* WHAT THE TASK ASKS
The entries that follow should come back exactly, with no pictures among them.

* RECORDS TO PROCESS
━━━━━━━━━━━━━━━━━━━━━━━━━━━━━━

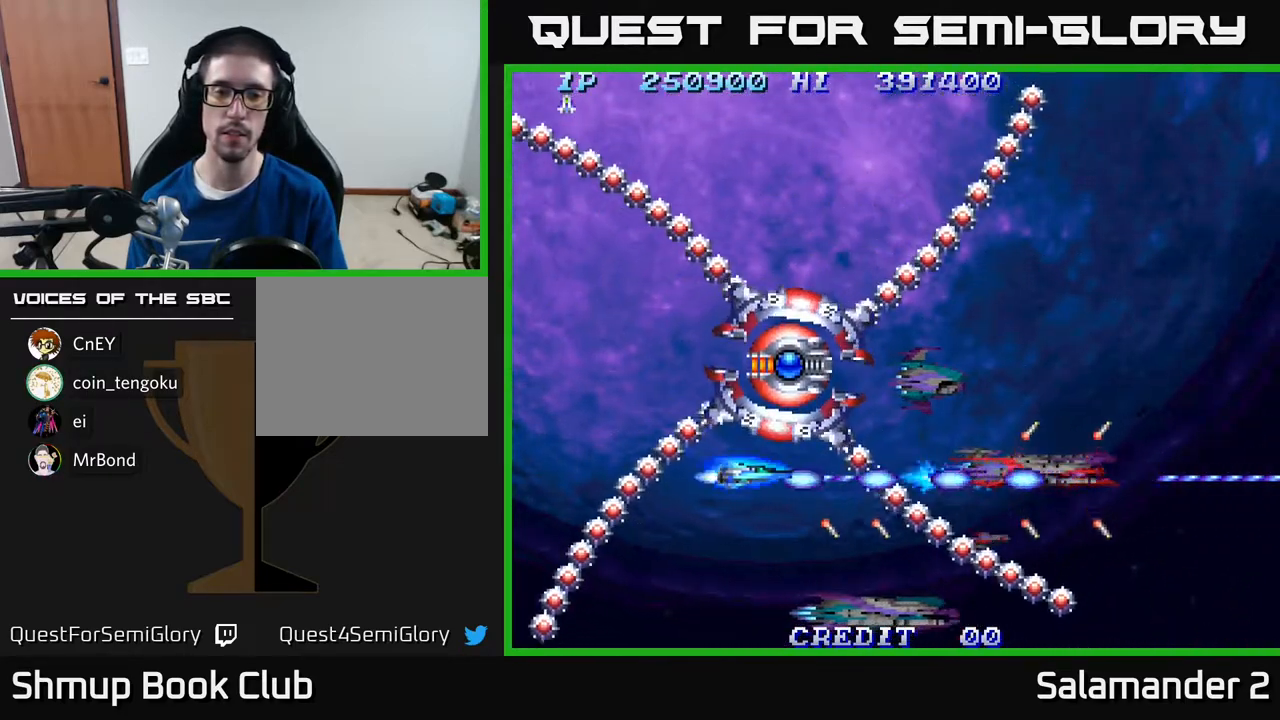
{"buttons": ["A"], "right_stick": "center", "events": [[83, "DPAD_LEFT", "up"], [333, "DPAD_LEFT", "down"], [467, "DPAD_LEFT", "up"]]}
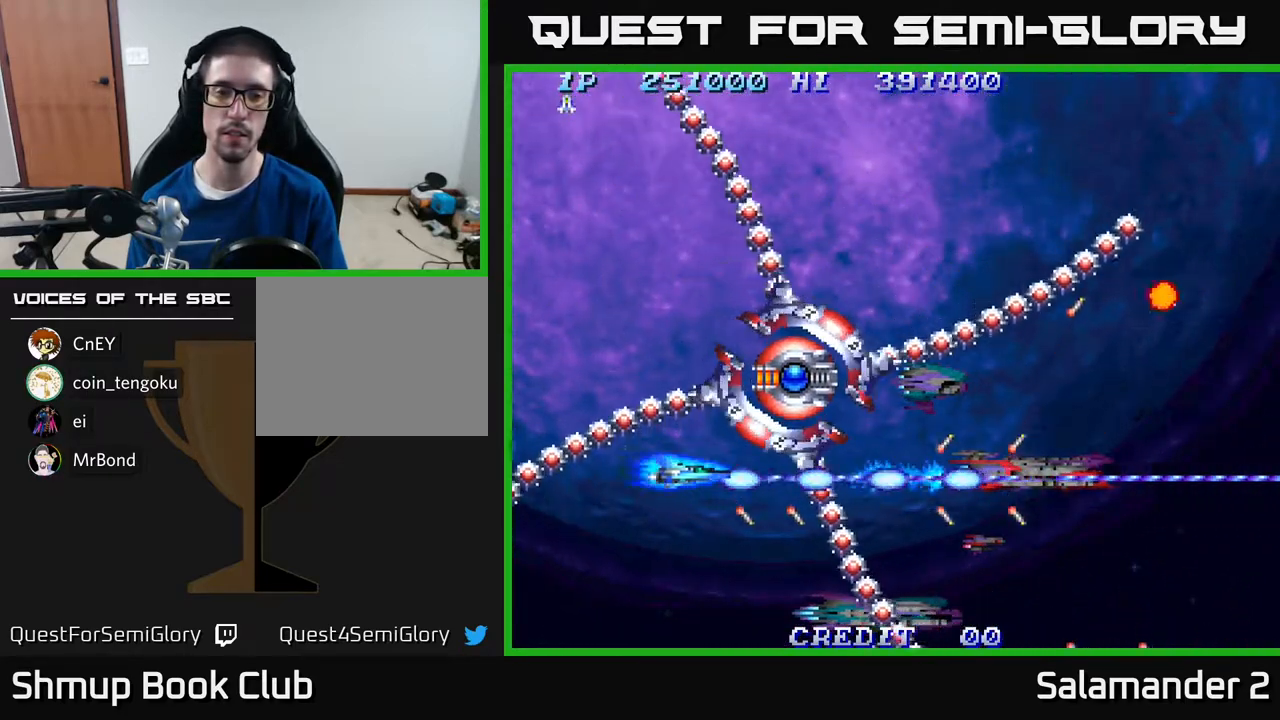
{"buttons": ["A"], "right_stick": "center", "events": [[283, "DPAD_UP", "down"], [383, "DPAD_UP", "up"]]}
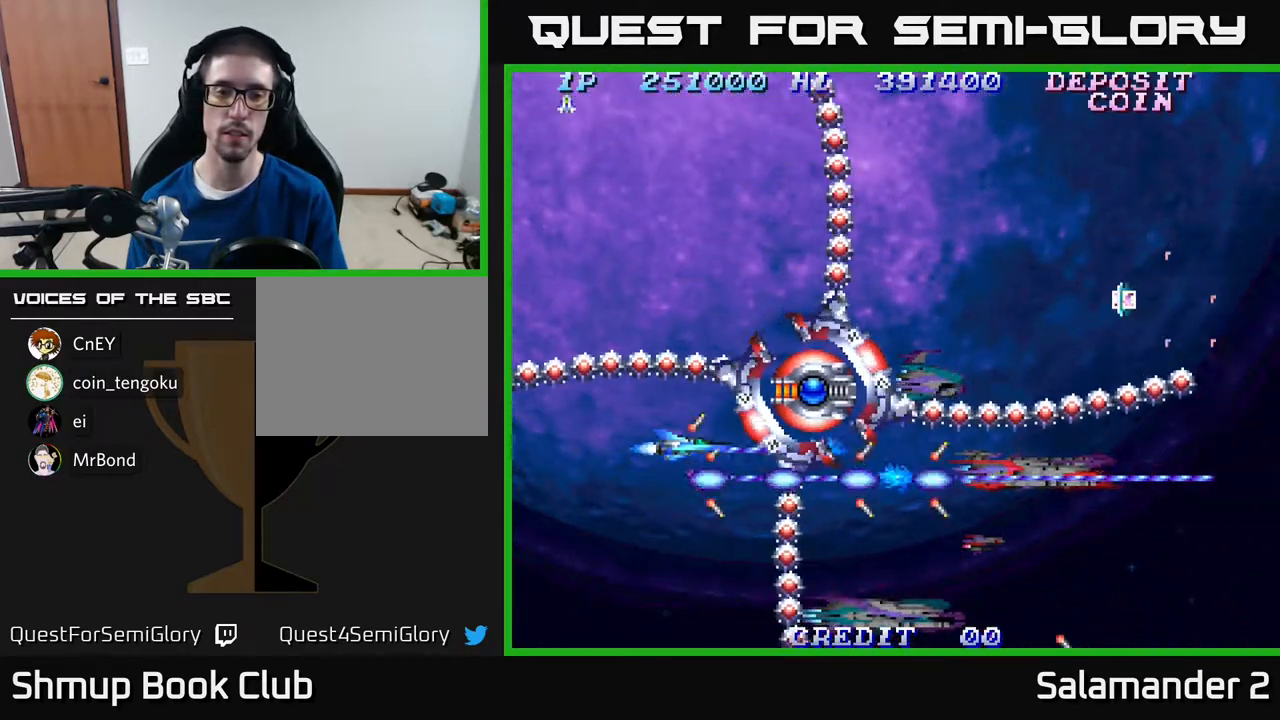
{"buttons": ["A"], "right_stick": "center", "events": [[117, "DPAD_UP", "down"], [183, "DPAD_UP", "up"], [400, "DPAD_UP", "down"], [467, "DPAD_UP", "up"]]}
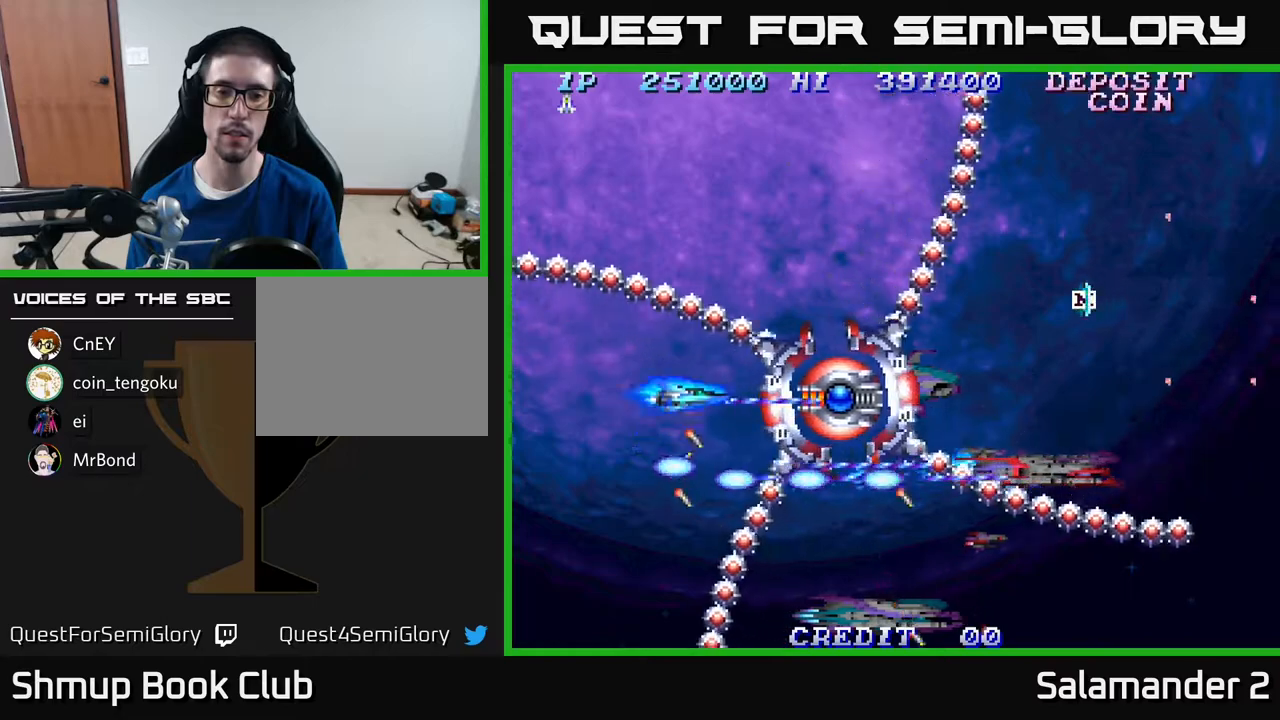
{"buttons": ["A"], "right_stick": "center", "events": [[233, "DPAD_RIGHT", "down"], [283, "DPAD_RIGHT", "up"]]}
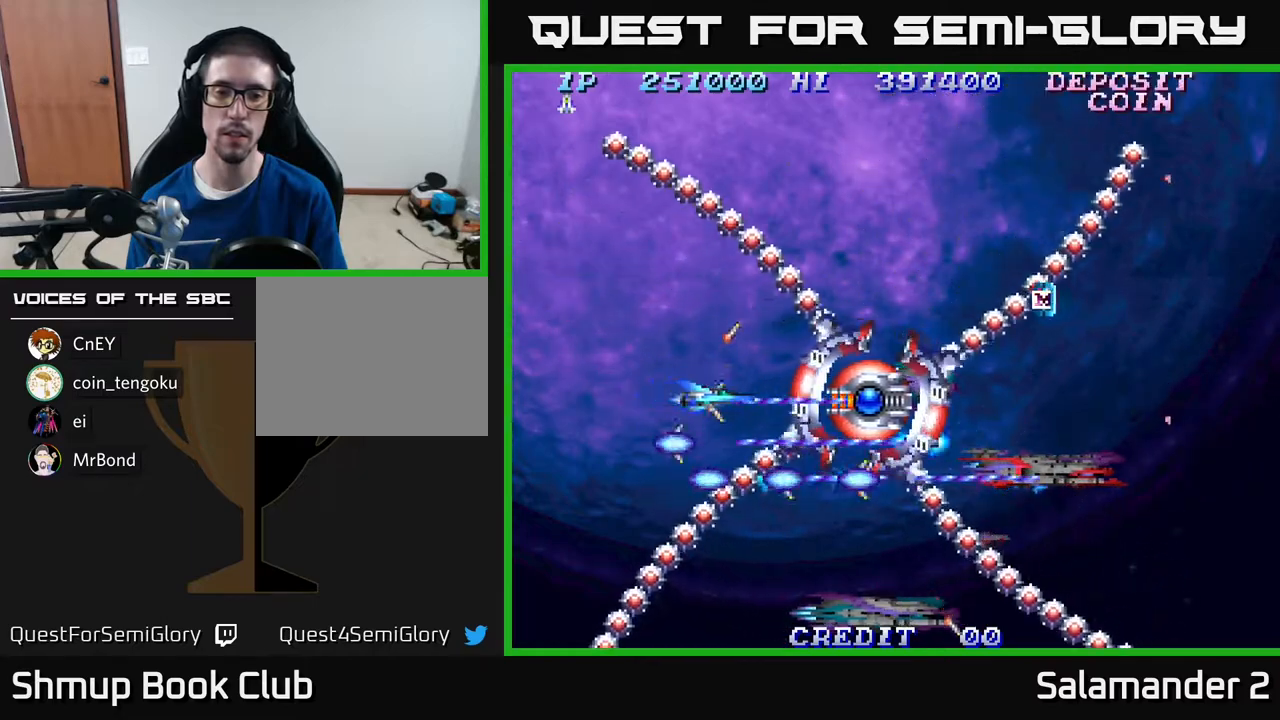
{"buttons": ["A", "DPAD_UP", "DPAD_RIGHT"], "right_stick": "center", "events": [[467, "DPAD_RIGHT", "down"], [467, "DPAD_UP", "down"]]}
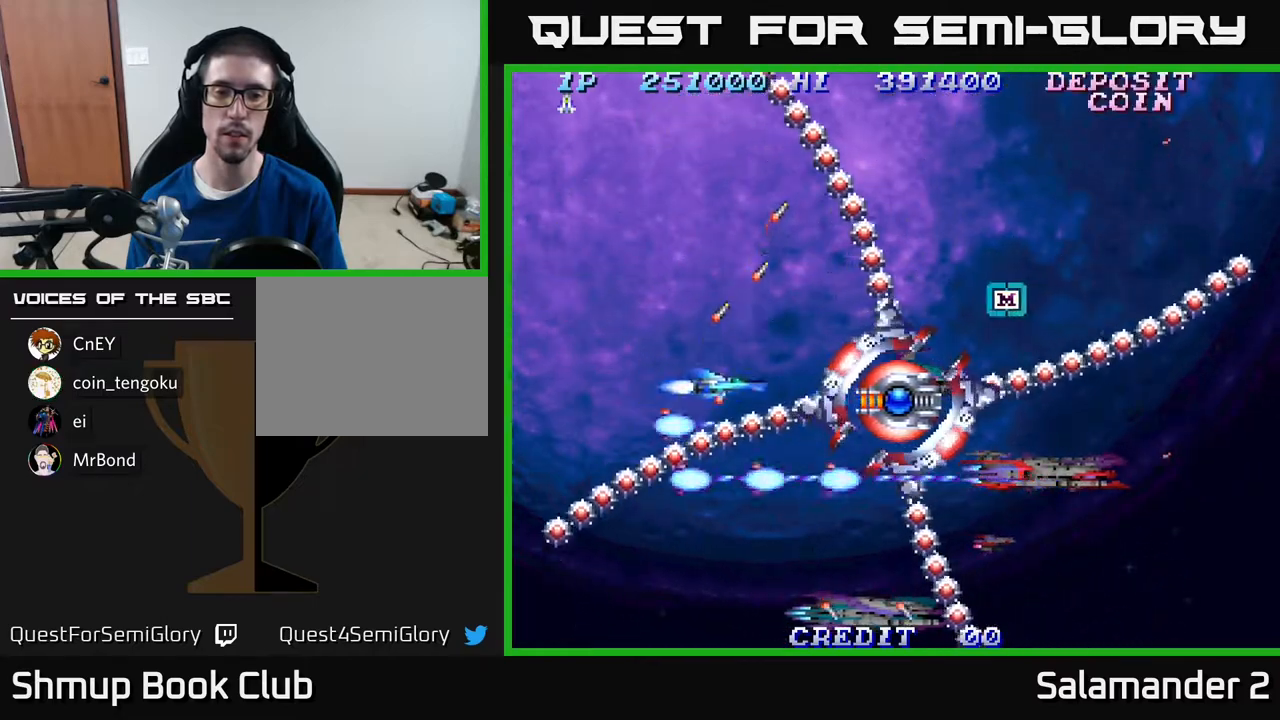
{"buttons": ["A", "DPAD_RIGHT"], "right_stick": "center", "events": [[217, "DPAD_RIGHT", "up"], [367, "DPAD_UP", "up"], [450, "DPAD_UP", "down"], [467, "DPAD_RIGHT", "down"], [483, "DPAD_UP", "up"]]}
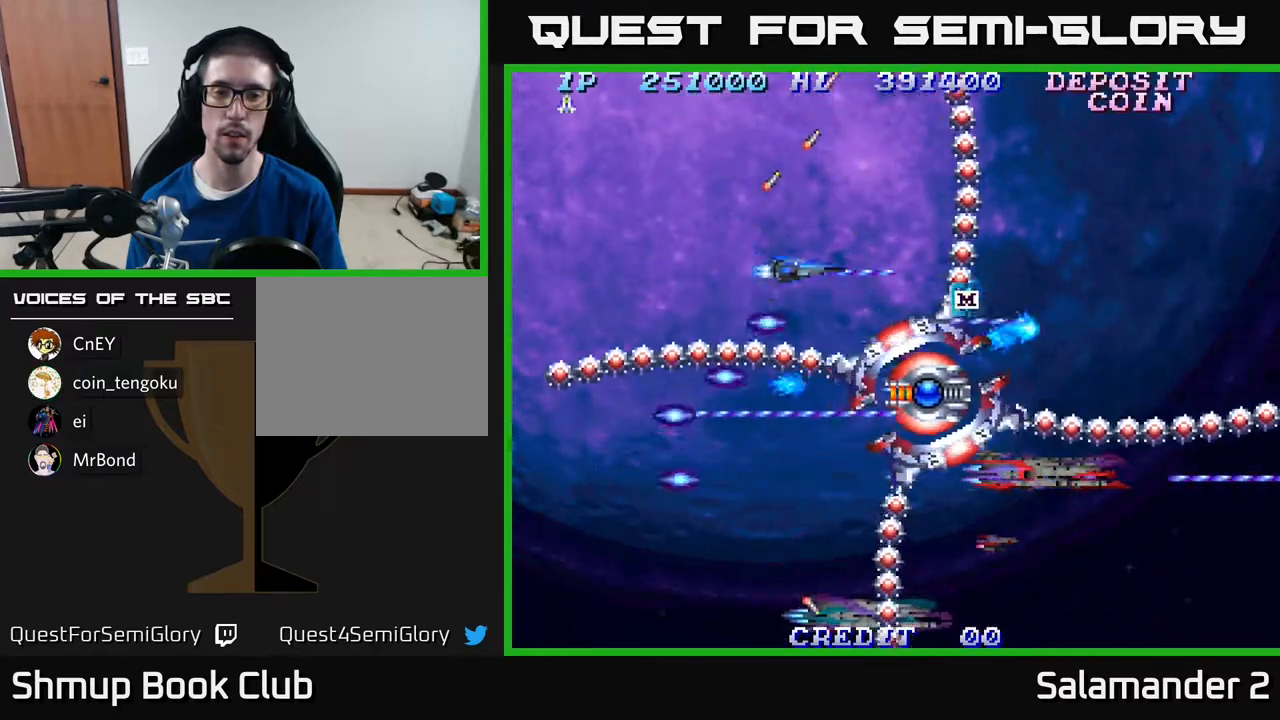
{"buttons": ["A", "DPAD_RIGHT"], "right_stick": "center", "events": [[100, "DPAD_RIGHT", "up"], [200, "DPAD_RIGHT", "down"], [417, "DPAD_DOWN", "down"], [483, "DPAD_DOWN", "up"]]}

━━━━━━━━━━━━━━━━━━━━━━━━━━━━━━

* ANSWER BELOW
{"buttons": ["A"], "right_stick": "center", "events": [[83, "DPAD_LEFT", "up"], [333, "DPAD_LEFT", "down"], [467, "DPAD_LEFT", "up"]]}
{"buttons": ["A"], "right_stick": "center", "events": [[283, "DPAD_UP", "down"], [383, "DPAD_UP", "up"]]}
{"buttons": ["A"], "right_stick": "center", "events": [[117, "DPAD_UP", "down"], [183, "DPAD_UP", "up"], [400, "DPAD_UP", "down"], [467, "DPAD_UP", "up"]]}
{"buttons": ["A"], "right_stick": "center", "events": [[233, "DPAD_RIGHT", "down"], [283, "DPAD_RIGHT", "up"]]}
{"buttons": ["A", "DPAD_UP", "DPAD_RIGHT"], "right_stick": "center", "events": [[467, "DPAD_RIGHT", "down"], [467, "DPAD_UP", "down"]]}
{"buttons": ["A", "DPAD_RIGHT"], "right_stick": "center", "events": [[217, "DPAD_RIGHT", "up"], [367, "DPAD_UP", "up"], [450, "DPAD_UP", "down"], [467, "DPAD_RIGHT", "down"], [483, "DPAD_UP", "up"]]}
{"buttons": ["A", "DPAD_RIGHT"], "right_stick": "center", "events": [[100, "DPAD_RIGHT", "up"], [200, "DPAD_RIGHT", "down"], [417, "DPAD_DOWN", "down"], [483, "DPAD_DOWN", "up"]]}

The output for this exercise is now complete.